START DOCUMENT TEXT
Back in the Saddle

Tuesday, July 19, 2016
Over the past three decades I've had many jobs: waitress, bookkeeper, toy saleperson, teacher, typist, writing tutor, blog tour manager. Of course writer was always somewhere in the mix. For the first decade of my son's life that's all he knew. To him I was a mom and I was a writer. Then a job that offered a few things most writers can only dream of--a steady paycheck, regular hours, insurance, contributions to my 401K, an office that didn't double as the kitchen table--came along. Plus, I could get my son on the bus in the morning and be home early enough to make supper for the family before my husband headed to his night shift job. It was perfect.

Except it wasn't. Yes, the job was great but it wasn't writing. Not only that but it had a negative effect on my writing. On my list (my long, long list) of things to do at the end of a work day, my writing continually was pushed to the bottom. I tried but I never seemed to have the time or energy. Eventually, I came to the conclusion that maybe that aspect of my life was over. I had tried to be a writer. I hadn't been able to make a living as a writer. Now I was something else. I believed no one had even noticed that I had stopped writing. Seven words challenged that belief.
END DOCUMENT TEXT
## [EXERCISE SET]
1. In the blog post about returning to writing, what kind of job did the writer's husband have?
2. Summarize the blog post in two sentences.
3. Transcribe the blog post starting at "Back in the" and ending at "It was perfect.".
The rows that follow come from a separate source and are unrelated to the blog post.
START GIVEN DATA
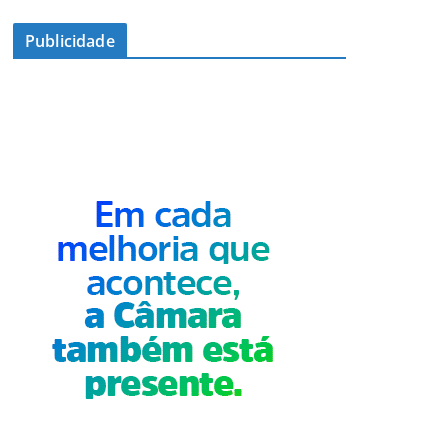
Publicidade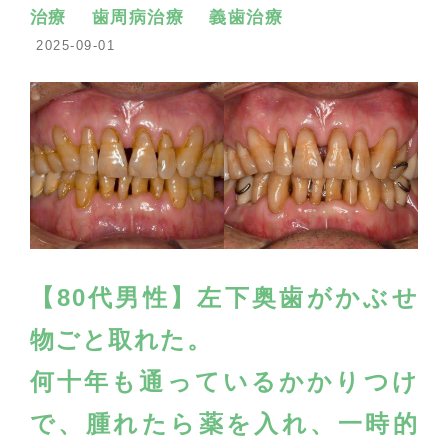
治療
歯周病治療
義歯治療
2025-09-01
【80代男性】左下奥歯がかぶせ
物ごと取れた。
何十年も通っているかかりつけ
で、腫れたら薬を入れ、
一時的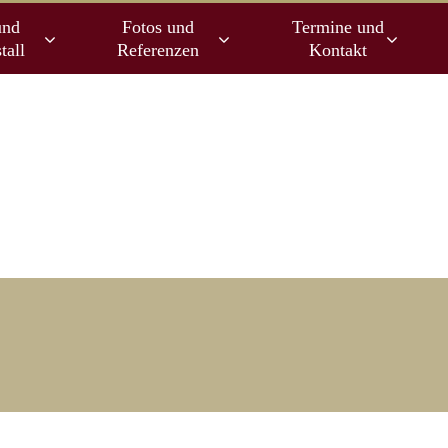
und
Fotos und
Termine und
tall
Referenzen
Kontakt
END GIVEN DATA
START GIVEN DATA
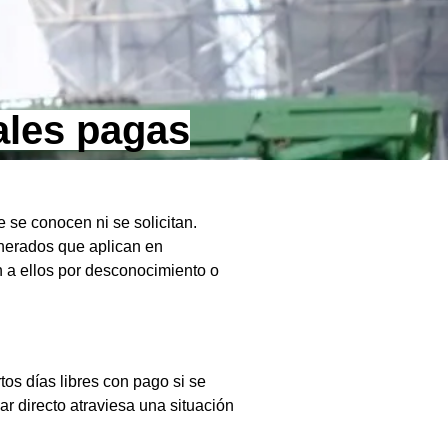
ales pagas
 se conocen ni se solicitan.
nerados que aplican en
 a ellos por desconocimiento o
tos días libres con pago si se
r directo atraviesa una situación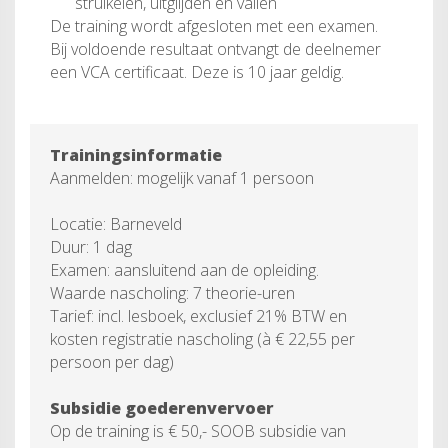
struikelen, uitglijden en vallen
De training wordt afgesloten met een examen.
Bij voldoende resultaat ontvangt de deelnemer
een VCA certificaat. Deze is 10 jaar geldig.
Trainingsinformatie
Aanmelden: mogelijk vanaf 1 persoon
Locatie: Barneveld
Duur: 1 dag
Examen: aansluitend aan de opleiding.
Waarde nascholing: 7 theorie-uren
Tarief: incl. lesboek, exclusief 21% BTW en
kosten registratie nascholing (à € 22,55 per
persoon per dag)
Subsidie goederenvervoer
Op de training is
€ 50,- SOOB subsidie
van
END GIVEN DATA
## [ANSWERS PROVIDED]
1. A night shift job.

2. After decades of jobs alongside writing, the writer took a job with a steady paycheck, regular hours, insurance, and a real office that seemed perfect for the family. The job kept pushing writing to the bottom of the to-do list, and the writer decided that part of life was over and believed no one had noticed until seven words challenged that belief.

3.
Back in the Saddle

Tuesday, July 19, 2016
Over the past three decades I've had many jobs: waitress, bookkeeper, toy saleperson, teacher, typist, writing tutor, blog tour manager. Of course writer was always somewhere in the mix. For the first decade of my son's life that's all he knew. To him I was a mom and I was a writer. Then a job that offered a few things most writers can only dream of--a steady paycheck, regular hours, insurance, contributions to my 401K, an office that didn't double as the kitchen table--came along. Plus, I could get my son on the bus in the morning and be home early enough to make supper for the family before my husband headed to his night shift job. It was perfect.